- [What is being asked] Any image in the records is to be skipped; everything else should be reproduced exactly.

────

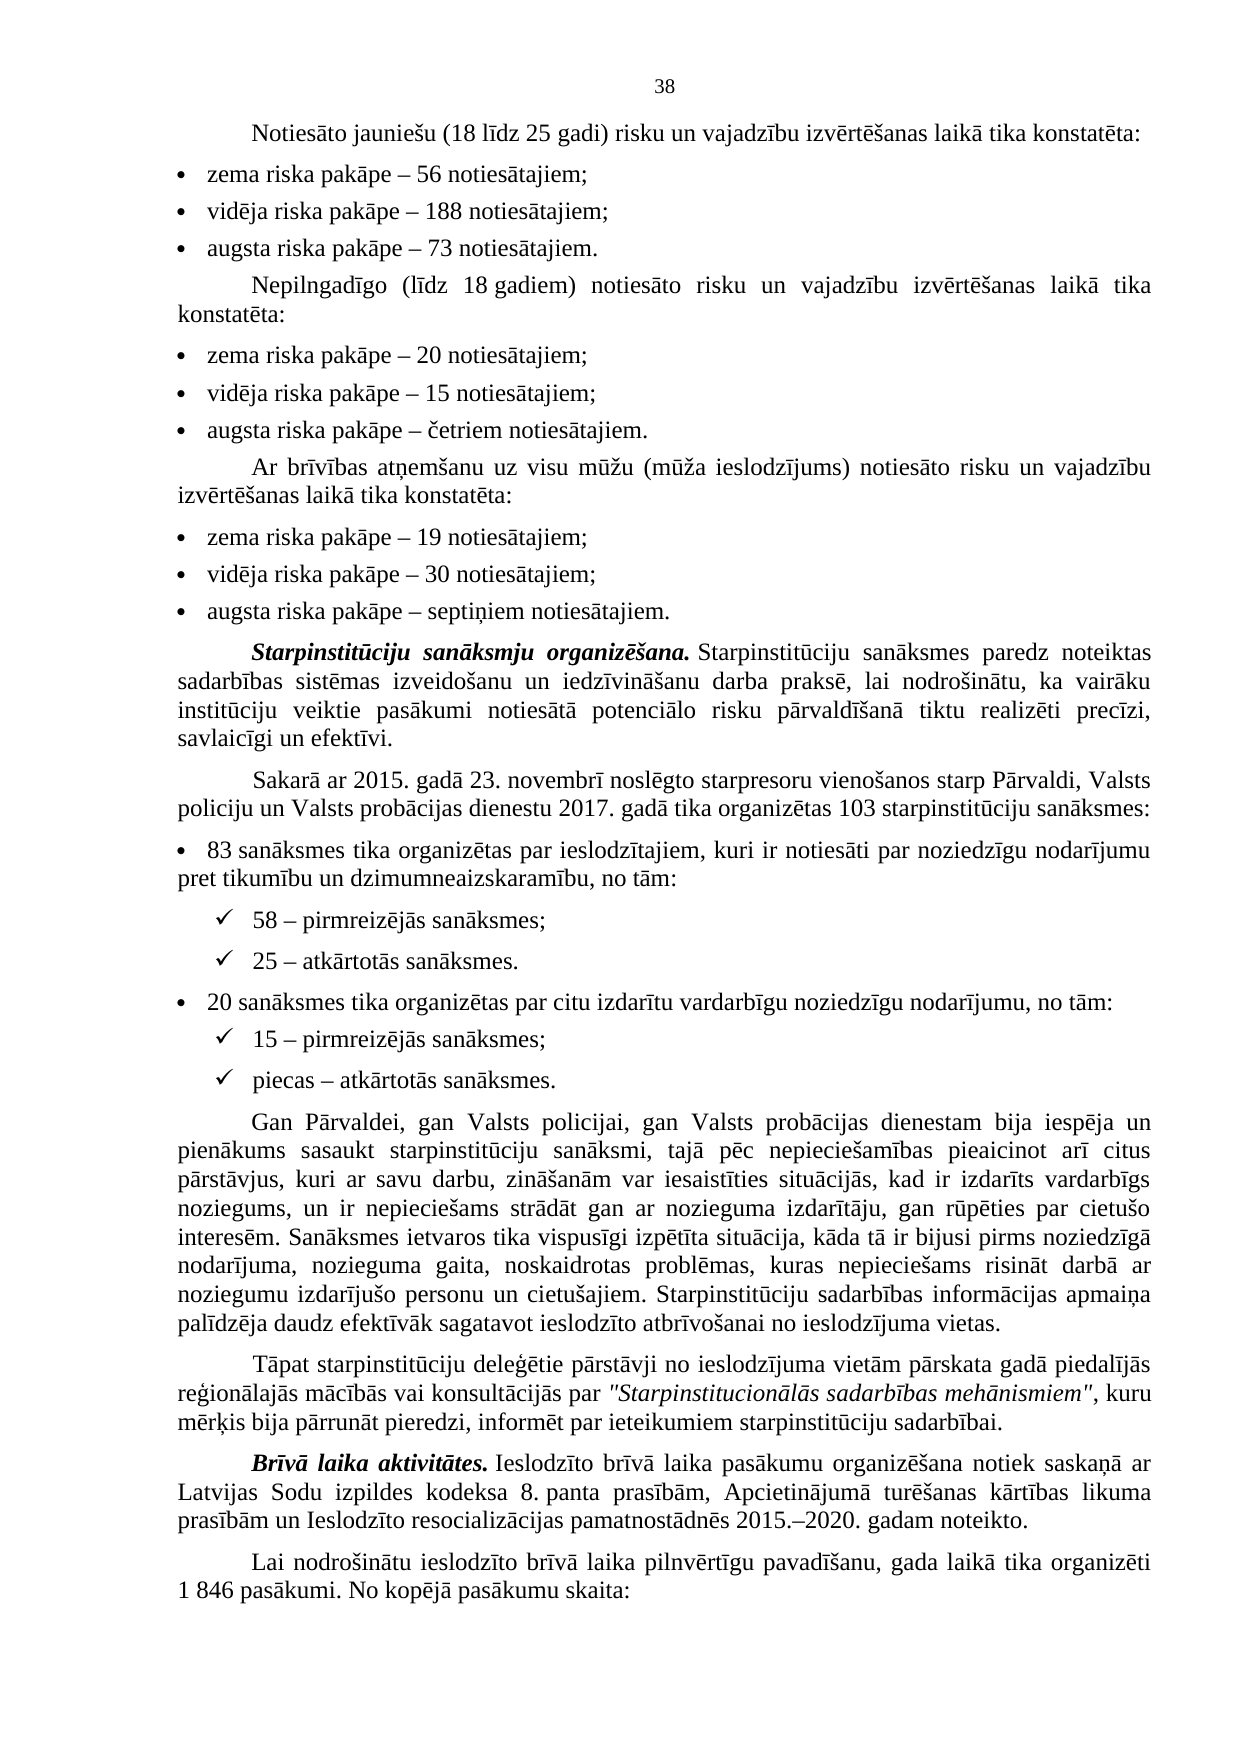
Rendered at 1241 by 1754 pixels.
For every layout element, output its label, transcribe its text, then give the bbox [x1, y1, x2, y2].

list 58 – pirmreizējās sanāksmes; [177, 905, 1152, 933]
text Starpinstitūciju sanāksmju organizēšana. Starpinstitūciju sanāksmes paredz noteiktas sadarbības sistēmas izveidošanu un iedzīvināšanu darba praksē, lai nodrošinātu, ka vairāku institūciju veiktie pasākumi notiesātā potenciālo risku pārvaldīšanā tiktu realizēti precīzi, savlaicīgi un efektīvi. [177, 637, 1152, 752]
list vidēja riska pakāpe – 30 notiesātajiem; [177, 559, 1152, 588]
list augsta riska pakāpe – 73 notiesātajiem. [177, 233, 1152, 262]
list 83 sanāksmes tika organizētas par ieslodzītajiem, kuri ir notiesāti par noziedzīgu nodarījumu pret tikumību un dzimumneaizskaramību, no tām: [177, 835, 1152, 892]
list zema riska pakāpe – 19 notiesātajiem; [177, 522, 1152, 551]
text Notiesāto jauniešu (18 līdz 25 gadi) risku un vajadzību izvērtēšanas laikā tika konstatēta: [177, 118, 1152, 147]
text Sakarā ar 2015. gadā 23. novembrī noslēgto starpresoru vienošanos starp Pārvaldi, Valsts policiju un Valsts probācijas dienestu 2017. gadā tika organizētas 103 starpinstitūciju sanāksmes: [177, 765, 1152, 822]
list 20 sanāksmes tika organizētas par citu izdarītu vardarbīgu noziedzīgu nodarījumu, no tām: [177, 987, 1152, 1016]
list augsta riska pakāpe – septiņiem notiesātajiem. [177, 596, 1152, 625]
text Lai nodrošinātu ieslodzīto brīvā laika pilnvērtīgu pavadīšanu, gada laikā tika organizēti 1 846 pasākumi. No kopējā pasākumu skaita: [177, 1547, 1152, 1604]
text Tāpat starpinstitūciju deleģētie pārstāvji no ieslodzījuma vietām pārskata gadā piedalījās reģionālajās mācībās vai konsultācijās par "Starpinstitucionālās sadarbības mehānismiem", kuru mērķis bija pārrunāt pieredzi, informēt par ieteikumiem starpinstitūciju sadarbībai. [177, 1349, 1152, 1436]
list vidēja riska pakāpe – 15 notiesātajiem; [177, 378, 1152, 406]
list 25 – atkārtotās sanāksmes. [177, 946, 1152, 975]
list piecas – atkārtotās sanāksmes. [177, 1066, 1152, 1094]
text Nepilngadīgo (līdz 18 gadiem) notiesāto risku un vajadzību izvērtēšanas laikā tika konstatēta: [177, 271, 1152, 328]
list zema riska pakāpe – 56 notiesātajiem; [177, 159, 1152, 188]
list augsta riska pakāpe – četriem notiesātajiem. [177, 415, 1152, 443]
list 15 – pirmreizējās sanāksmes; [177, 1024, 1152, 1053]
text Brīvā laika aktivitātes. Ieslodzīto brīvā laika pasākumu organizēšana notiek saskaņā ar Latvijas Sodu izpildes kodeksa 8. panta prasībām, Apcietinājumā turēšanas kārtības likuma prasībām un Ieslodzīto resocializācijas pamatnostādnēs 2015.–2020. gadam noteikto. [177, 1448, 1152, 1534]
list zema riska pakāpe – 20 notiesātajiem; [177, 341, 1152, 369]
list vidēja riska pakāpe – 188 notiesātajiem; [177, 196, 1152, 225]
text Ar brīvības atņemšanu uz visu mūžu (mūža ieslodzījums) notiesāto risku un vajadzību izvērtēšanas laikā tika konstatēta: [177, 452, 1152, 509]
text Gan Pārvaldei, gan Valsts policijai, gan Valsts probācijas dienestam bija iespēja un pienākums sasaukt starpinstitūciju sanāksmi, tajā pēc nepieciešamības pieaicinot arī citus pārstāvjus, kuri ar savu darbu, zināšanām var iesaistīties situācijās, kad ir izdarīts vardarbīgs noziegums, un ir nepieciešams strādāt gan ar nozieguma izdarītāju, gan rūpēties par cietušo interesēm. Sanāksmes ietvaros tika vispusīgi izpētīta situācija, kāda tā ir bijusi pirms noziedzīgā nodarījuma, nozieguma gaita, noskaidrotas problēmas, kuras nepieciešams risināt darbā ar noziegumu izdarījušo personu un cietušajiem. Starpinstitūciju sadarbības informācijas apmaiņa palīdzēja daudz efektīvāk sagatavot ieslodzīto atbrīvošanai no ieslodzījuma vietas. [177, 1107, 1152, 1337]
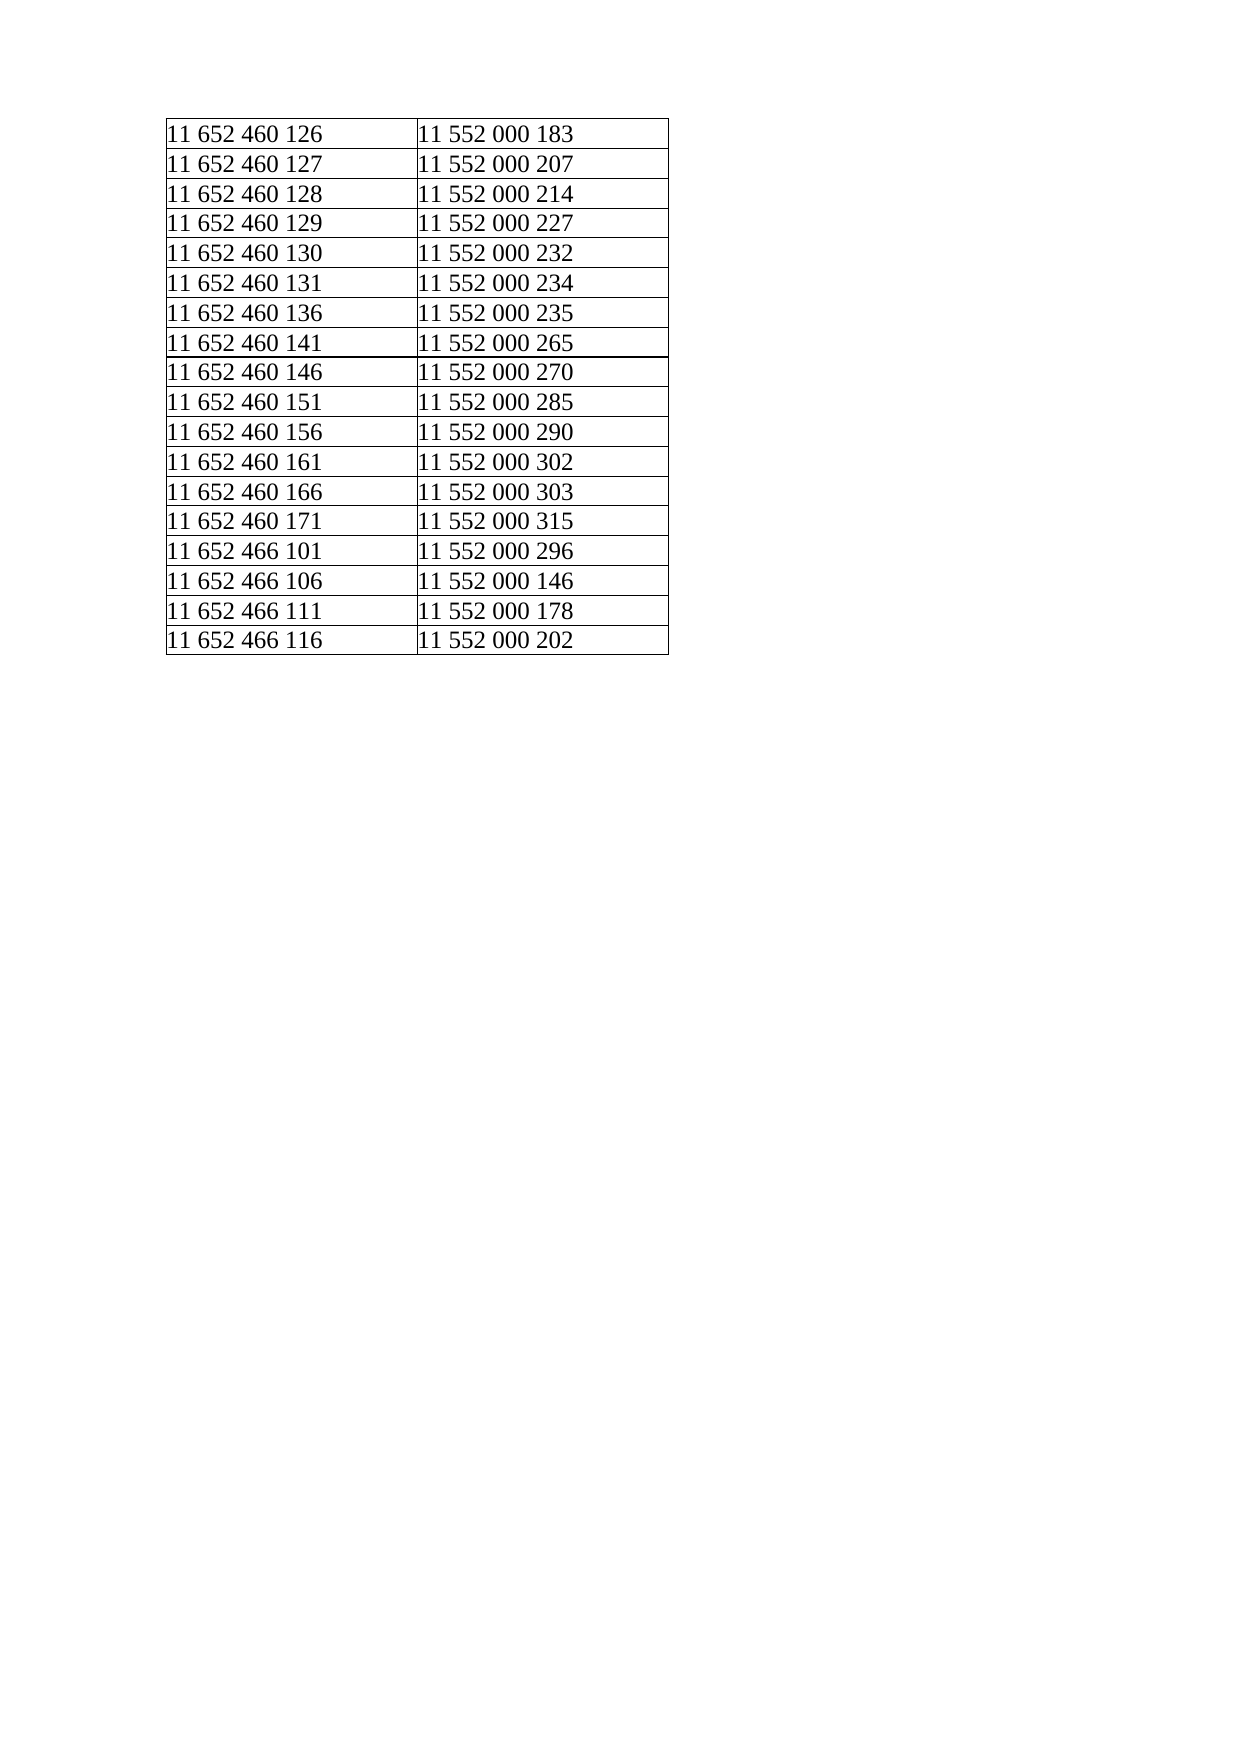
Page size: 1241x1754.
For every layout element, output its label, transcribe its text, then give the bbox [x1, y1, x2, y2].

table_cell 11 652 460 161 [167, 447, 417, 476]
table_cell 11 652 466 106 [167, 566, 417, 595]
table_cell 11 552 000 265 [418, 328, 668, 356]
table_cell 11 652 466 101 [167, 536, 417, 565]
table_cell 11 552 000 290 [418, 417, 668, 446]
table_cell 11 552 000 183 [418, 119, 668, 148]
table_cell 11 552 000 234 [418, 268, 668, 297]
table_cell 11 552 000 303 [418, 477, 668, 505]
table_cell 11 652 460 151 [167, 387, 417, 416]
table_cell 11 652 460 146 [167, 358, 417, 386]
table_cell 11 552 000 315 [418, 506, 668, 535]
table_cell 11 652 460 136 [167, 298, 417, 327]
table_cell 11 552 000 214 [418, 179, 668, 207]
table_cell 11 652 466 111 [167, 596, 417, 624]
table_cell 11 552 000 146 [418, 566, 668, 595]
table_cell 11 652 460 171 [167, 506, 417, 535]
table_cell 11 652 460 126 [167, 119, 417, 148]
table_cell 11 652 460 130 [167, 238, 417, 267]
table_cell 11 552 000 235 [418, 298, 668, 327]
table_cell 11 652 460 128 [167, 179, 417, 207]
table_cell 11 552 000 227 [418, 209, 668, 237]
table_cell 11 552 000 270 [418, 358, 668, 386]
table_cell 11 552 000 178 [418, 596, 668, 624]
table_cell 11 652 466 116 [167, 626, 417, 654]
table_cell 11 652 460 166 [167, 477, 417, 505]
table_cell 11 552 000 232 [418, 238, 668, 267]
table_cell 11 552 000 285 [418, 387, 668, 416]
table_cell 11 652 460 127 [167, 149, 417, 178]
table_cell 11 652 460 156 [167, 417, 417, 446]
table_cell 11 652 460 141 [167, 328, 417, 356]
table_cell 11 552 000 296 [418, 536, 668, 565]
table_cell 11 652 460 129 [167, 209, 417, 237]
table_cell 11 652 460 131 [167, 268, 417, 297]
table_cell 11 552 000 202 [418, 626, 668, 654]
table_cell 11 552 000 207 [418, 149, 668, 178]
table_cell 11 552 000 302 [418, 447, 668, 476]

────

- [Exercise result]
Rendered at 1241 by 1754 pixels.
For every layout element, output its label, transcribe its text, then give the bbox [x1, y1, x2, y2].

list 58 – pirmreizējās sanāksmes; [177, 905, 1152, 933]
text Starpinstitūciju sanāksmju organizēšana. Starpinstitūciju sanāksmes paredz noteiktas sadarbības sistēmas izveidošanu un iedzīvināšanu darba praksē, lai nodrošinātu, ka vairāku institūciju veiktie pasākumi notiesātā potenciālo risku pārvaldīšanā tiktu realizēti precīzi, savlaicīgi un efektīvi. [177, 637, 1152, 752]
list vidēja riska pakāpe – 30 notiesātajiem; [177, 559, 1152, 588]
list augsta riska pakāpe – 73 notiesātajiem. [177, 233, 1152, 262]
list 83 sanāksmes tika organizētas par ieslodzītajiem, kuri ir notiesāti par noziedzīgu nodarījumu pret tikumību un dzimumneaizskaramību, no tām: [177, 835, 1152, 892]
list zema riska pakāpe – 19 notiesātajiem; [177, 522, 1152, 551]
text Notiesāto jauniešu (18 līdz 25 gadi) risku un vajadzību izvērtēšanas laikā tika konstatēta: [177, 118, 1152, 147]
text Sakarā ar 2015. gadā 23. novembrī noslēgto starpresoru vienošanos starp Pārvaldi, Valsts policiju un Valsts probācijas dienestu 2017. gadā tika organizētas 103 starpinstitūciju sanāksmes: [177, 765, 1152, 822]
list 20 sanāksmes tika organizētas par citu izdarītu vardarbīgu noziedzīgu nodarījumu, no tām: [177, 987, 1152, 1016]
list augsta riska pakāpe – septiņiem notiesātajiem. [177, 596, 1152, 625]
text Lai nodrošinātu ieslodzīto brīvā laika pilnvērtīgu pavadīšanu, gada laikā tika organizēti 1 846 pasākumi. No kopējā pasākumu skaita: [177, 1547, 1152, 1604]
text Tāpat starpinstitūciju deleģētie pārstāvji no ieslodzījuma vietām pārskata gadā piedalījās reģionālajās mācībās vai konsultācijās par "Starpinstitucionālās sadarbības mehānismiem", kuru mērķis bija pārrunāt pieredzi, informēt par ieteikumiem starpinstitūciju sadarbībai. [177, 1349, 1152, 1436]
list vidēja riska pakāpe – 15 notiesātajiem; [177, 378, 1152, 406]
list 25 – atkārtotās sanāksmes. [177, 946, 1152, 975]
list piecas – atkārtotās sanāksmes. [177, 1066, 1152, 1094]
text Nepilngadīgo (līdz 18 gadiem) notiesāto risku un vajadzību izvērtēšanas laikā tika konstatēta: [177, 271, 1152, 328]
list zema riska pakāpe – 56 notiesātajiem; [177, 159, 1152, 188]
list augsta riska pakāpe – četriem notiesātajiem. [177, 415, 1152, 443]
list 15 – pirmreizējās sanāksmes; [177, 1024, 1152, 1053]
text Brīvā laika aktivitātes. Ieslodzīto brīvā laika pasākumu organizēšana notiek saskaņā ar Latvijas Sodu izpildes kodeksa 8. panta prasībām, Apcietinājumā turēšanas kārtības likuma prasībām un Ieslodzīto resocializācijas pamatnostādnēs 2015.–2020. gadam noteikto. [177, 1448, 1152, 1534]
list zema riska pakāpe – 20 notiesātajiem; [177, 341, 1152, 369]
list vidēja riska pakāpe – 188 notiesātajiem; [177, 196, 1152, 225]
text Ar brīvības atņemšanu uz visu mūžu (mūža ieslodzījums) notiesāto risku un vajadzību izvērtēšanas laikā tika konstatēta: [177, 452, 1152, 509]
text Gan Pārvaldei, gan Valsts policijai, gan Valsts probācijas dienestam bija iespēja un pienākums sasaukt starpinstitūciju sanāksmi, tajā pēc nepieciešamības pieaicinot arī citus pārstāvjus, kuri ar savu darbu, zināšanām var iesaistīties situācijās, kad ir izdarīts vardarbīgs noziegums, un ir nepieciešams strādāt gan ar nozieguma izdarītāju, gan rūpēties par cietušo interesēm. Sanāksmes ietvaros tika vispusīgi izpētīta situācija, kāda tā ir bijusi pirms noziedzīgā nodarījuma, nozieguma gaita, noskaidrotas problēmas, kuras nepieciešams risināt darbā ar noziegumu izdarījušo personu un cietušajiem. Starpinstitūciju sadarbības informācijas apmaiņa palīdzēja daudz efektīvāk sagatavot ieslodzīto atbrīvošanai no ieslodzījuma vietas. [177, 1107, 1152, 1337]
Page size: 1241x1754.
For every layout element, output its label, transcribe its text, then give the bbox [x1, y1, x2, y2].

table_cell 11 652 460 161 [167, 447, 417, 476]
table_cell 11 652 466 106 [167, 566, 417, 595]
table_cell 11 552 000 265 [418, 328, 668, 356]
table_cell 11 652 466 101 [167, 536, 417, 565]
table_cell 11 552 000 290 [418, 417, 668, 446]
table_cell 11 552 000 183 [418, 119, 668, 148]
table_cell 11 552 000 234 [418, 268, 668, 297]
table_cell 11 552 000 303 [418, 477, 668, 505]
table_cell 11 652 460 151 [167, 387, 417, 416]
table_cell 11 652 460 146 [167, 358, 417, 386]
table_cell 11 552 000 315 [418, 506, 668, 535]
table_cell 11 652 460 136 [167, 298, 417, 327]
table_cell 11 552 000 214 [418, 179, 668, 207]
table_cell 11 652 466 111 [167, 596, 417, 624]
table_cell 11 552 000 146 [418, 566, 668, 595]
table_cell 11 652 460 171 [167, 506, 417, 535]
table_cell 11 652 460 126 [167, 119, 417, 148]
table_cell 11 652 460 130 [167, 238, 417, 267]
table_cell 11 552 000 235 [418, 298, 668, 327]
table_cell 11 652 460 128 [167, 179, 417, 207]
table_cell 11 552 000 227 [418, 209, 668, 237]
table_cell 11 552 000 270 [418, 358, 668, 386]
table_cell 11 552 000 178 [418, 596, 668, 624]
table_cell 11 652 466 116 [167, 626, 417, 654]
table_cell 11 652 460 166 [167, 477, 417, 505]
table_cell 11 552 000 232 [418, 238, 668, 267]
table_cell 11 552 000 285 [418, 387, 668, 416]
table_cell 11 652 460 127 [167, 149, 417, 178]
table_cell 11 652 460 156 [167, 417, 417, 446]
table_cell 11 652 460 141 [167, 328, 417, 356]
table_cell 11 552 000 296 [418, 536, 668, 565]
table_cell 11 652 460 129 [167, 209, 417, 237]
table_cell 11 652 460 131 [167, 268, 417, 297]
table_cell 11 552 000 202 [418, 626, 668, 654]
table_cell 11 552 000 207 [418, 149, 668, 178]
table_cell 11 552 000 302 [418, 447, 668, 476]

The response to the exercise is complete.